1. ikimizle ilgili bölük pörçük hatıralar var aklımda. odadan odaya geziyorsun zihnimde.


    leblebi tozu yerken çıkıyorsun birden, odaların birinden.

    sen yeşillik topluyorsun bahçede, ben verandanın demirlerine oturmuşum afiyetle elimdekini bitirmeye çalışıyorum.
    endişeyle yanıma geliyorsun düşeceğim diye. hayatta hiç bir şey zarar veremez gibi geliyor o an. sen hep yanımdasın ya..


    sonra karda yürürken çıkıveriyorsun bir diğer odadan.

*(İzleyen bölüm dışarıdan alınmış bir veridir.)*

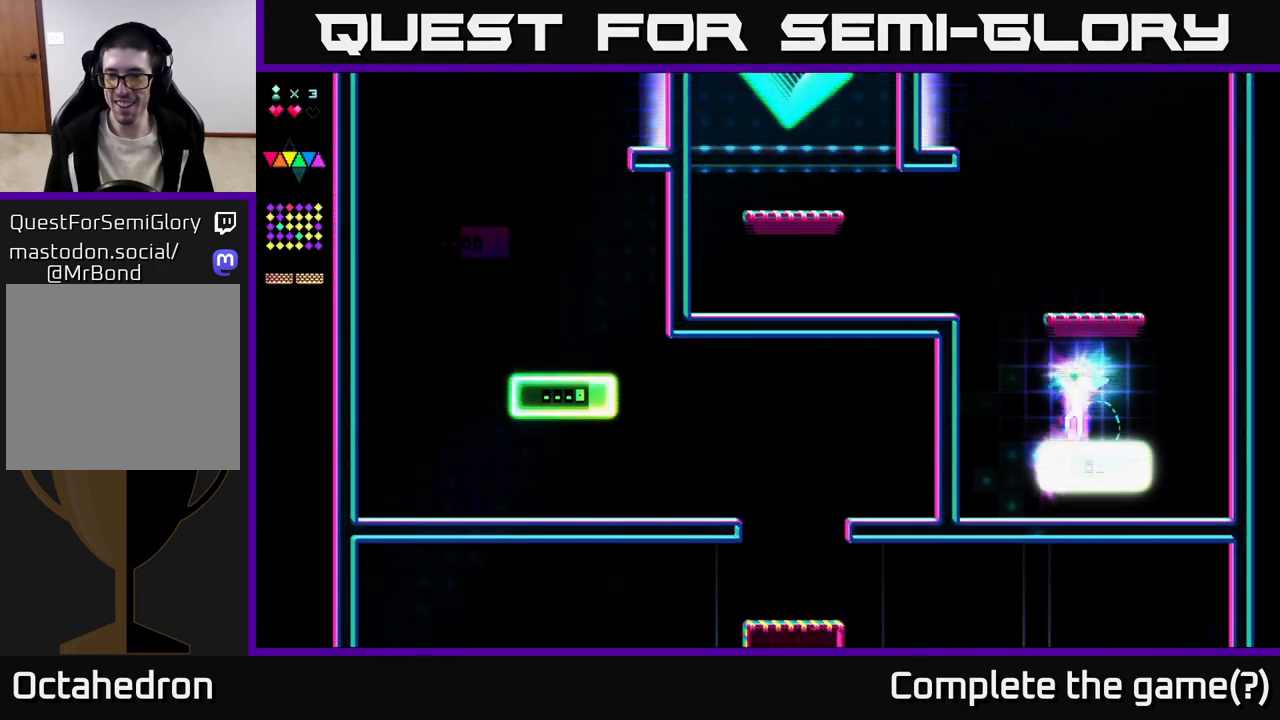
{"buttons": [], "right_stick": "center", "events": [[33, "DPAD_LEFT", "down"], [150, "DPAD_LEFT", "up"], [183, "A", "up"], [233, "DPAD_RIGHT", "down"], [383, "DPAD_RIGHT", "up"]]}
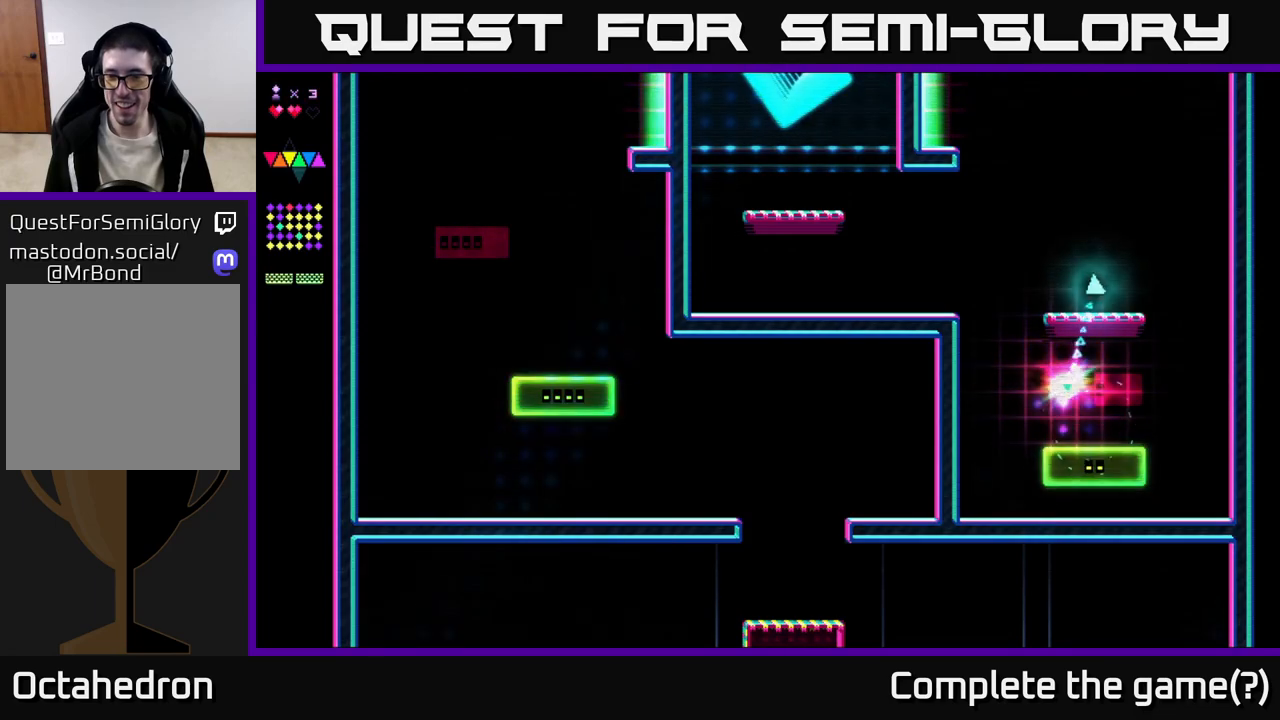
{"buttons": ["X"], "right_stick": "center", "events": [[50, "A", "down"], [433, "A", "up"], [433, "X", "down"]]}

    kocaman bir kardan kadın yapmışsın. kar topundan saçları, inci gerdanlığı var bir de.
    ben kendimi kömür ararken buluyorum, prensesin gözleri için..
    kucağına alıp sımsıkı sarılıyorsun. sanki gideceğini biliyordun bu kadar erken..


    her elektrik kesilişinde giriveriyorsun bir diğer odadan içeriye.

    bir elinde gaz lambası, diğerinde kitaplar. hayal dünyasının kapılarını ilk aralayan kahramanım. masal tadında, senin kokunla, gaz lambası ışığında bir anı daha canlanıyor aklımda.

    bu arada "kadifeden kesesi"ni hala sana söylüyorum. duyuyor musun?

    sonra bir yaz sabahı gidiveriyorsun habersiz.
    okuyacak onca kitabımızı, birlikte söyleyecek şarkılarımızı, yaşanacak onca anımızı da alıp gidiyorsun yanına.

    karda yürürken,
    bahçede yeşilliklerle uğraşırken,
    yağmur kokusunu duydukça
    şarkımızı söylerken,
    gaz lambasının ışığında otururken,
    her yeni kitap alışımda yanıbaşımda duruyor gibisin.

    bu anlardaki gülümsememin sebebi hala sensin.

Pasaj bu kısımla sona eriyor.